Start of Listed entries
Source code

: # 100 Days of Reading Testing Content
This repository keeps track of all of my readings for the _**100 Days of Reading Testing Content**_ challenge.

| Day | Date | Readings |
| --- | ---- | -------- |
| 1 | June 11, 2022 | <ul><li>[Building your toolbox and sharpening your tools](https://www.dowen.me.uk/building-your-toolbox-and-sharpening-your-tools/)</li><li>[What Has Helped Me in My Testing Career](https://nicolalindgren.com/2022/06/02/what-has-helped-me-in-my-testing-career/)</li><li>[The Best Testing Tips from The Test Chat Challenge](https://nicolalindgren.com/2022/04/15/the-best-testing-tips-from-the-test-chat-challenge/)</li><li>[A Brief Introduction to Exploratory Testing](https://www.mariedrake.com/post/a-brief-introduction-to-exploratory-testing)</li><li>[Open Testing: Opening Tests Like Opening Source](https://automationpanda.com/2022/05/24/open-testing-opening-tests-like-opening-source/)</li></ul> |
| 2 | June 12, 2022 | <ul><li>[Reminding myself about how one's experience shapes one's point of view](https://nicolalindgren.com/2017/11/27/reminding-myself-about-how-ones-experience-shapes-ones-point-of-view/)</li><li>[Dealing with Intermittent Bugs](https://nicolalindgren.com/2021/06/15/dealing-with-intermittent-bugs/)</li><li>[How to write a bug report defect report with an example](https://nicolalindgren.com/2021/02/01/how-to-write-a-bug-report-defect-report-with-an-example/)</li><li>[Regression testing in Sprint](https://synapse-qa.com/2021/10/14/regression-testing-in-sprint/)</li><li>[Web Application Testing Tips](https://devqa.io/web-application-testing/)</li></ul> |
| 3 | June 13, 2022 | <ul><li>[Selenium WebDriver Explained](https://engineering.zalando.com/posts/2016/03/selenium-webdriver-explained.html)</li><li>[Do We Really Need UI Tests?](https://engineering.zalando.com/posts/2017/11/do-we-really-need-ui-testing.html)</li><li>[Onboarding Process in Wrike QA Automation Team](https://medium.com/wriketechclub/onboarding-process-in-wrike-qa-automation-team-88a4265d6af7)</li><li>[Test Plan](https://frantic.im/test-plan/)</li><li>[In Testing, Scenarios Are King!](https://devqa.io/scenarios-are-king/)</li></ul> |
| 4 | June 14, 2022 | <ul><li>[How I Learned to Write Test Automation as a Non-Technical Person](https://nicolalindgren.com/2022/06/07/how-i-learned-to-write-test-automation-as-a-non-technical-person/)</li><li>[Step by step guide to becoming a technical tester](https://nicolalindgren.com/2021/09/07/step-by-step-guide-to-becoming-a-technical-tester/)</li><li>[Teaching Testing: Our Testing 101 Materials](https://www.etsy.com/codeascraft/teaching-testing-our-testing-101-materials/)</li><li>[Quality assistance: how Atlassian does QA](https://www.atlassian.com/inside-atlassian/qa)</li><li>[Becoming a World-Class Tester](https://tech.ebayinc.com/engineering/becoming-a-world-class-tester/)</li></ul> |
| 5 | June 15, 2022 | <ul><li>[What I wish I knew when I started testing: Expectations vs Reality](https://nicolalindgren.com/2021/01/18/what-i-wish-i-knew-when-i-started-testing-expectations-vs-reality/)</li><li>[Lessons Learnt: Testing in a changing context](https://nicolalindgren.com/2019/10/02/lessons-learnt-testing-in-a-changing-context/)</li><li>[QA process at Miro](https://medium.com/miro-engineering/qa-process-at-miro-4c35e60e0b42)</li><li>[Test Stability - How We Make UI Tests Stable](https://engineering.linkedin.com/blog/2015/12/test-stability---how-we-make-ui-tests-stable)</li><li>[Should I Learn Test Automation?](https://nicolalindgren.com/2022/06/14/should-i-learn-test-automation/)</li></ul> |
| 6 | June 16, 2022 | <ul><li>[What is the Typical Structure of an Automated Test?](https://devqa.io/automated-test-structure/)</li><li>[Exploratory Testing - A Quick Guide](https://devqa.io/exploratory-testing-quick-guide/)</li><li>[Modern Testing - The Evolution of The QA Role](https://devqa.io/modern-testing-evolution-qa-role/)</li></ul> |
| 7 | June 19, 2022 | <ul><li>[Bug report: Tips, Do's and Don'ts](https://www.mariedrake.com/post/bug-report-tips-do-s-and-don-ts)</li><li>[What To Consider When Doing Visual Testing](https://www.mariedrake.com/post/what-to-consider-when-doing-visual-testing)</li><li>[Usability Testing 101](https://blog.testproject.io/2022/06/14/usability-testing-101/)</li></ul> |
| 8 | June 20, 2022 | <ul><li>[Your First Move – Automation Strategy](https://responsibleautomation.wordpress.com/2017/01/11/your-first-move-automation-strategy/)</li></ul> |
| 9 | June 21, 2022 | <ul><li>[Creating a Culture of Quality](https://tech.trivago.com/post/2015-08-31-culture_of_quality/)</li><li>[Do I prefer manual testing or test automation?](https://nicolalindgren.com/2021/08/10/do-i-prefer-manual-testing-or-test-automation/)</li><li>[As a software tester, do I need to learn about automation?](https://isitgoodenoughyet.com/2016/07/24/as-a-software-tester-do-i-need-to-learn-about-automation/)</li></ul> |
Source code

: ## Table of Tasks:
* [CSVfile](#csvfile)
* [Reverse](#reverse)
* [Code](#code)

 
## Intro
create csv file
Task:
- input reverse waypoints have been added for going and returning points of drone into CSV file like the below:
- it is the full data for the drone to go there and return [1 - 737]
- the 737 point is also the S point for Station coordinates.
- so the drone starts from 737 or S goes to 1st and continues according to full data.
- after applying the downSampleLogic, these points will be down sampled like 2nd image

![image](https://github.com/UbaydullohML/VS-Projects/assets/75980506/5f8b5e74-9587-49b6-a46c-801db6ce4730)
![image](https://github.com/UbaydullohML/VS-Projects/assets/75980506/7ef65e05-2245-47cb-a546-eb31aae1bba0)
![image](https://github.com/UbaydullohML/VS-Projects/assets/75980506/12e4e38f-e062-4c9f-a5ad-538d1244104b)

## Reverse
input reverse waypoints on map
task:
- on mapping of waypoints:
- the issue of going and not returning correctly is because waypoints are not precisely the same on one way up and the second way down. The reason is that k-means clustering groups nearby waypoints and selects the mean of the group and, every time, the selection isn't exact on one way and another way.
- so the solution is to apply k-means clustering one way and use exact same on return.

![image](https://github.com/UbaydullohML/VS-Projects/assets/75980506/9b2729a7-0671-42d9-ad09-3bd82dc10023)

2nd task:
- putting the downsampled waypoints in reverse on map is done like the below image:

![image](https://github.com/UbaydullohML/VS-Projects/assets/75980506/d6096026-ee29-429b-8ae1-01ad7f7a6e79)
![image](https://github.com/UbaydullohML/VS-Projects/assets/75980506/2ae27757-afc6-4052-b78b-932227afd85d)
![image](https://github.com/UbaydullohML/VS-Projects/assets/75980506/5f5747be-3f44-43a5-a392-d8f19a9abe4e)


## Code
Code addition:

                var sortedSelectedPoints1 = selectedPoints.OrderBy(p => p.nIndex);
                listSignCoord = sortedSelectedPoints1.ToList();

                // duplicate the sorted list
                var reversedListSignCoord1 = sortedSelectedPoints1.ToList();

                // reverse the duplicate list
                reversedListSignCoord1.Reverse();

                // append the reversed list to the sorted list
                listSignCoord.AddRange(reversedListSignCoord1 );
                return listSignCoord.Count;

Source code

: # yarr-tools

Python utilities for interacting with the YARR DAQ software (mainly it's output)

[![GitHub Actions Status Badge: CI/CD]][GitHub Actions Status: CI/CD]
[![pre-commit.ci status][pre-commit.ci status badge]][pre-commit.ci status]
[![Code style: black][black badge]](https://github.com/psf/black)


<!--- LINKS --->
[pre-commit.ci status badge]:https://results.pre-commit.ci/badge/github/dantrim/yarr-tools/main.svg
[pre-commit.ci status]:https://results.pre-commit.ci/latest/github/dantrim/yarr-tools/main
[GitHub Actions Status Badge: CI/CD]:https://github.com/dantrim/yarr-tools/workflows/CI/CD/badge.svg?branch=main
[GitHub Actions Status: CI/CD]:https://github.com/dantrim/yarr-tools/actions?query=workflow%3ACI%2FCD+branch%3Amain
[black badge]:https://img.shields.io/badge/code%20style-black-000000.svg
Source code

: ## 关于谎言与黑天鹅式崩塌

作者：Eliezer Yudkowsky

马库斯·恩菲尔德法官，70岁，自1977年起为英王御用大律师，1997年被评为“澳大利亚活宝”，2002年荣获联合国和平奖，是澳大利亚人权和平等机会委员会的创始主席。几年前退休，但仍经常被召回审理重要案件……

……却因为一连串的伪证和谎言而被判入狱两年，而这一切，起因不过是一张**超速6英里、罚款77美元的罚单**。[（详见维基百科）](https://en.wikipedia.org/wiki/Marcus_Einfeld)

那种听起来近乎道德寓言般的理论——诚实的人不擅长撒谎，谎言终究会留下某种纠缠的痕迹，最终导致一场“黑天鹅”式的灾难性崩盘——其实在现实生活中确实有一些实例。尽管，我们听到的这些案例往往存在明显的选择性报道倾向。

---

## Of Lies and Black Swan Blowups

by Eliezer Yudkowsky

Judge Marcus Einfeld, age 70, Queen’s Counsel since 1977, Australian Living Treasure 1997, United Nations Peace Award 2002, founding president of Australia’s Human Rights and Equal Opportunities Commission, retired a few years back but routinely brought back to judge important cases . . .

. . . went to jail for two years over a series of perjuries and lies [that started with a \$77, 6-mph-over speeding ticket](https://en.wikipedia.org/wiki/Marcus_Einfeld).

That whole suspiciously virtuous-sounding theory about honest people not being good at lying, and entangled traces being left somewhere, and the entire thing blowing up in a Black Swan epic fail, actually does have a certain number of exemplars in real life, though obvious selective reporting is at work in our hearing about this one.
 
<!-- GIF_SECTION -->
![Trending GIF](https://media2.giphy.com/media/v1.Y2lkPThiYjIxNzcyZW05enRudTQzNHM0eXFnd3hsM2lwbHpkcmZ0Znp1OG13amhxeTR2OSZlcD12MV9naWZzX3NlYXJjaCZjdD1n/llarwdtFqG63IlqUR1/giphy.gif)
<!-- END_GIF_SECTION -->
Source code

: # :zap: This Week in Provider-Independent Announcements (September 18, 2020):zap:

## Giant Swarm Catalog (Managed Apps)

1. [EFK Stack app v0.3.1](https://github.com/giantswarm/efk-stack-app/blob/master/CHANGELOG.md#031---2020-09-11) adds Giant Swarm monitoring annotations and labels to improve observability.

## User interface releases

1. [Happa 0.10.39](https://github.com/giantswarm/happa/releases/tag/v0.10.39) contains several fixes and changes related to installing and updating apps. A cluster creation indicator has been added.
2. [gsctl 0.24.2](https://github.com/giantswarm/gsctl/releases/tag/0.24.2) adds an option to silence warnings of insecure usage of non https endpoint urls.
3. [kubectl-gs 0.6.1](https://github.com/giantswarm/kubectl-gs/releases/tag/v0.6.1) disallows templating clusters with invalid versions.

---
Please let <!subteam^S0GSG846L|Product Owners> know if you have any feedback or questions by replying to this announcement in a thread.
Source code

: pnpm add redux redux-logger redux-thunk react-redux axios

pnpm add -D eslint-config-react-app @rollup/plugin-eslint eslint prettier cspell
End of Listed entries
## Try it
Each line in the records above that contains the word "adds" must be copied.

## Solution to the problem
1. [EFK Stack app v0.3.1](https://github.com/giantswarm/efk-stack-app/blob/master/CHANGELOG.md#031---2020-09-11) adds Giant Swarm monitoring annotations and labels to improve observability.
2. [gsctl 0.24.2](https://github.com/giantswarm/gsctl/releases/tag/0.24.2) adds an option to silence warnings of insecure usage of non https endpoint urls.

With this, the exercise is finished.